4. Discussion and Conclusions
3D Printing is a potential manufacturing method, especially for producing highly irregular-shaped parts. However, prior-evaluation by simulation before manufacture is also advised. Nevertheless, the complicated layer-by-layer printing process causes difficulties for traditional simulation methods and mesh generation methods. Recently, layer-based FEM methods have emerged to solve the difficulties and have been proved to be effective. However, the FEM have intrinsic disadvantages due to the needs of the element mesh. Especially for the 3D printing process simulation in which the deformation could be very large, this could deteriorate the accuracy due to excessive element distortion or even fail the simulation due to the element breakdown as mentioned in the introduction. On the other hand, the meshless method does not need element meshes; this becomes the main advantage to adopt meshless-based methods. Based on this idea, quite a few meshless methods have been developed and used in many engineering fields. However, few of them have been used for the 3D printing simulation, especially the simulation of the complicated layer-by-layer printing process. This is because the analysis model for an irregular-shaped object is complicated and the simulation process is different from normal structural problems.
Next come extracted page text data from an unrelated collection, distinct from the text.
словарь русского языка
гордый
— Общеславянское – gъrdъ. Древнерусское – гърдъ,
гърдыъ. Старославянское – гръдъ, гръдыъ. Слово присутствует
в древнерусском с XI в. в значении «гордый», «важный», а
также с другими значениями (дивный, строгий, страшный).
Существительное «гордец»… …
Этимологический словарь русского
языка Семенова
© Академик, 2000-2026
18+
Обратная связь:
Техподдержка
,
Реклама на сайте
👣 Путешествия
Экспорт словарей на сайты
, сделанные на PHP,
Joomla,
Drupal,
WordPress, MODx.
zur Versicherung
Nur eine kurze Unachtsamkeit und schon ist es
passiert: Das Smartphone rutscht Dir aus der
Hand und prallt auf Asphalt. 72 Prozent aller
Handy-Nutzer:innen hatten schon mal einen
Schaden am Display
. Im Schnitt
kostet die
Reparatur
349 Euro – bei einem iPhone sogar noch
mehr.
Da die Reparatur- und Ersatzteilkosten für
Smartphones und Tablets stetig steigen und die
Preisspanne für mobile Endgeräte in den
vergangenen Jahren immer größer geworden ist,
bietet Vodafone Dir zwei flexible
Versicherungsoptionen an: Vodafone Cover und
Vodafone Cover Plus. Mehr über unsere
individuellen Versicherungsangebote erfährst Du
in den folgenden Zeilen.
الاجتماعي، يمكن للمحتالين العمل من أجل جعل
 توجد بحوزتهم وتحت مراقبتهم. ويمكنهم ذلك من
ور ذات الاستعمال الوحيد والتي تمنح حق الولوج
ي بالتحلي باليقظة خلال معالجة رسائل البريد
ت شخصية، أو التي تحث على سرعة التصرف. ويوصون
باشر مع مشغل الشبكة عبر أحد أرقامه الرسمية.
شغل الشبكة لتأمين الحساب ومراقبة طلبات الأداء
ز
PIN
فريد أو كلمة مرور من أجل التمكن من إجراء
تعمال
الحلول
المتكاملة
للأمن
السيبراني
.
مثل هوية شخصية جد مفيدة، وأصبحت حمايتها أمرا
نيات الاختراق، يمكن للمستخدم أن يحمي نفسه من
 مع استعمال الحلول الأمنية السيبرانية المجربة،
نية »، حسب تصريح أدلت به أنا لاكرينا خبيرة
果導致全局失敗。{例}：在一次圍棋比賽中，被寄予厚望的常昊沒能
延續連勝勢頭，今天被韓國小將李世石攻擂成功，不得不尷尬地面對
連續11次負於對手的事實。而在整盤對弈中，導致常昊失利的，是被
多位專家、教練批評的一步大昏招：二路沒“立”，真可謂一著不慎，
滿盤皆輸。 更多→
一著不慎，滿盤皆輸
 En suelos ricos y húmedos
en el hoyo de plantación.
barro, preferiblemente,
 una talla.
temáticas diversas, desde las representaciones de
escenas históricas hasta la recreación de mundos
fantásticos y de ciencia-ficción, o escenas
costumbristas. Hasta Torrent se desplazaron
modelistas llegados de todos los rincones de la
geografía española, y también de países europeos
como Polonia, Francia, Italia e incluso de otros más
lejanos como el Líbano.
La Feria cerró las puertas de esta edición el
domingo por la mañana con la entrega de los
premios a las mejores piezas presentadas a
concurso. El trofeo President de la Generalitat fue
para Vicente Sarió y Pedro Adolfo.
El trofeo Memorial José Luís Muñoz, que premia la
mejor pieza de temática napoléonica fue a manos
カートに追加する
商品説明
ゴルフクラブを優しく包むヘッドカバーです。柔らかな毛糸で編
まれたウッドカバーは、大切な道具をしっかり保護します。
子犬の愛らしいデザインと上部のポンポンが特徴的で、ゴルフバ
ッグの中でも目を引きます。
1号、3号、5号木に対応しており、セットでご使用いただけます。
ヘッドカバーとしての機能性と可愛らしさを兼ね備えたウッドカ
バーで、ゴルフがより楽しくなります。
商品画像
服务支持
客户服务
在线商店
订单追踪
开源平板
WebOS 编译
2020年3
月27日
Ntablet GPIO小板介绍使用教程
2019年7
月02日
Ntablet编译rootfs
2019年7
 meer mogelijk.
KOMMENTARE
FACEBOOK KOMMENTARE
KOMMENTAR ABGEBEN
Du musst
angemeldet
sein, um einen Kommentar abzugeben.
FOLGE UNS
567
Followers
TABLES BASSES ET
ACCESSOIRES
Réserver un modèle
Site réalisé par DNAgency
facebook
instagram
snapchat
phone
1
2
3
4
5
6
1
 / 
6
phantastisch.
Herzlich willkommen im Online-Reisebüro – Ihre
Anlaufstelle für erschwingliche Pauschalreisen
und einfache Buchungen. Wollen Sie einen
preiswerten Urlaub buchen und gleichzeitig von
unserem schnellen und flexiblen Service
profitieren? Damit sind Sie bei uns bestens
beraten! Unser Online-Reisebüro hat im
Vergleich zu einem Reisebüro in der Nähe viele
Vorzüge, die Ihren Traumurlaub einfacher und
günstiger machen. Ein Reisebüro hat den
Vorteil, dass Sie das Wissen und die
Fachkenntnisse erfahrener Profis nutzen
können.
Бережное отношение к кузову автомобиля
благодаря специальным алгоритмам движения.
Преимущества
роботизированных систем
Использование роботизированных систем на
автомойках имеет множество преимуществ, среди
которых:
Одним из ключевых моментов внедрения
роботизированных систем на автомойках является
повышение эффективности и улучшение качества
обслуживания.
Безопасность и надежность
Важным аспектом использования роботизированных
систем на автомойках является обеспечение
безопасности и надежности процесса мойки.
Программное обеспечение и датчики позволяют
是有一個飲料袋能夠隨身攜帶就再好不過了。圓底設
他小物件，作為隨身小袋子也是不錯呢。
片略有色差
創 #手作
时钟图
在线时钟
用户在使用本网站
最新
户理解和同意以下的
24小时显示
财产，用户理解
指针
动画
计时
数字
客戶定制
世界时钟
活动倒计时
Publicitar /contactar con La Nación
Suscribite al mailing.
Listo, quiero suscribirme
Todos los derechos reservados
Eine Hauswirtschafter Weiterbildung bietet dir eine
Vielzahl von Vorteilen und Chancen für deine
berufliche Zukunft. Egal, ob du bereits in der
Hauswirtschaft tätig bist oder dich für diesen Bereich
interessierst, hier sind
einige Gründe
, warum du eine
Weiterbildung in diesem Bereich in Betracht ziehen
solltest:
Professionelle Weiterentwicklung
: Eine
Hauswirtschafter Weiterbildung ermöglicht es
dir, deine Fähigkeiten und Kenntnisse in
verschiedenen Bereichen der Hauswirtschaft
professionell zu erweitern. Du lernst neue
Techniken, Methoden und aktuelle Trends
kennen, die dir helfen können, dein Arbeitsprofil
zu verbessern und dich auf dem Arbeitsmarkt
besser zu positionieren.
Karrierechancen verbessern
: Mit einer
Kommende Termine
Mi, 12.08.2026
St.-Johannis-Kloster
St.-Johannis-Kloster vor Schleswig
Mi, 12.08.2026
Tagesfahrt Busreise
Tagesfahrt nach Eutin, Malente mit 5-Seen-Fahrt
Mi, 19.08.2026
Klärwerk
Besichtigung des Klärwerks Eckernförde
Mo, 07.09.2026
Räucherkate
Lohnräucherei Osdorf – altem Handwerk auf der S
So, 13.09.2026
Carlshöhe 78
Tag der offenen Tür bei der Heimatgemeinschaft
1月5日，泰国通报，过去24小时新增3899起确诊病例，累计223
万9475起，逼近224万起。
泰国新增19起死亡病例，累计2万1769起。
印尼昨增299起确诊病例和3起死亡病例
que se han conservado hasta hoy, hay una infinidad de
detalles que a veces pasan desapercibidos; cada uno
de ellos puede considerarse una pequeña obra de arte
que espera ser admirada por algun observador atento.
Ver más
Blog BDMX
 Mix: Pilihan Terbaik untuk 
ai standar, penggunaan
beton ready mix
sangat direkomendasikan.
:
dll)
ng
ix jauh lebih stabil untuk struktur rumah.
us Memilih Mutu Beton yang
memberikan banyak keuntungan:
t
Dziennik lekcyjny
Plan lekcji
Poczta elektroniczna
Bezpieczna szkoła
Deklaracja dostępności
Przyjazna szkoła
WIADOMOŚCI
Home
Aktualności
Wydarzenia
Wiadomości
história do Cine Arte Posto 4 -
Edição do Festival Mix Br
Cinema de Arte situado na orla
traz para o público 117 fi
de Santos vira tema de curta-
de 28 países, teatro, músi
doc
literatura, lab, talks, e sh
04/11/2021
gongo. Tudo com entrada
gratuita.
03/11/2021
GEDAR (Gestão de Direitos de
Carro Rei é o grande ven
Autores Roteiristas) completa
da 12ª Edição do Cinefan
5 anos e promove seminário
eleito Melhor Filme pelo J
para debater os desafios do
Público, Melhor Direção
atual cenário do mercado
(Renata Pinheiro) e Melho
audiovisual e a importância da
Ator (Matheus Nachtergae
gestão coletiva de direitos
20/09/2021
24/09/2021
Most meshless methods are based on background meshes, even for commercial packages like LS-Dyna. Likewise, a layer-based model and a layer-by-layer analysis process are difficult for those which adopt the background mesh; hence, an effective method is needed for the meshless-based method. To solve the problems, this study, which is not based on the background mesh, proposed a series of geometry-related handling schemes to generate layer-based analysis models for irregular-shaped objects and proposed a step-by-step analysis process to simulate the layer-by-layer depositing process. The generation of the layer-based meshless model is straightforward and effective even for extremely irregular parts encountered in the biomedical field. With these, the 3D printing process for irregular-shaped objects can be simulated without difficulties. In addition, because the analysis model does not include any element mesh, the problems due to excessive element distortion can be avoided. The demonstrated cases and results proved its effectiveness.